TASK TO CARRY OUT:
Please copy the passage on Dante and the popes word for word, starting at "The popes have" and ending after "everlasting Bad Place.".

TEXT SHOWN:
_ _ _

The popes have been more consistently kind to Dante than Dante was to the popes.

Some sovereign pontiffs he placed at the heights of heaven. Others he portrayed in purgatory, where they were gratefully working off their sins. More than a few, however, he consigned to the depths of hell, where he seemed to take delight in describing their torments.

In fact, many of the popes of Dante’s lifetime fared badly in the afterlife that he imagined. And through the mouth of one of the damned, the poet even ventured a prophecy that the reigning pope would soon join his most disreputable predecessors in the everlasting Bad Place.

Nevertheless, the later popes have proclaimed only praise in return.

In the late 19th century, Pope Leo XIII honored him, as did his immediate successor, St. Pope Pius X. But in 1921, Pope Benedict XV actually dedicated an encyclical letter — the second-highest expression of papal teaching authority — to Dante, addressed to “professors and students of literature and learning in the Catholic world.”

Dante, Pope Benedict wrote, ranks highest “among the many celebrated geniuses of whom the Catholic faith can boast who have left undying fruits in literature and art.” Pope Benedict didn’t qualify the statement. He didn’t hedge. In fact, he went on to double down, arguing that “the whole world,” not just Italy, must “pay honor to that noble figure, pride and glory of humanity.”

_ _ _

SUPPLIED DATA:
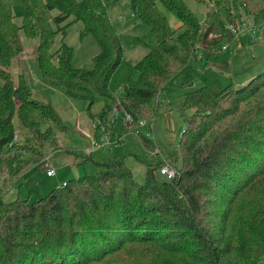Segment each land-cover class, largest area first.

_ _ _

THE COMPLETED TASK:
The popes have been more consistently kind to Dante than Dante was to the popes.

Some sovereign pontiffs he placed at the heights of heaven. Others he portrayed in purgatory, where they were gratefully working off their sins. More than a few, however, he consigned to the depths of hell, where he seemed to take delight in describing their torments.

In fact, many of the popes of Dante’s lifetime fared badly in the afterlife that he imagined. And through the mouth of one of the damned, the poet even ventured a prophecy that the reigning pope would soon join his most disreputable predecessors in the everlasting Bad Place.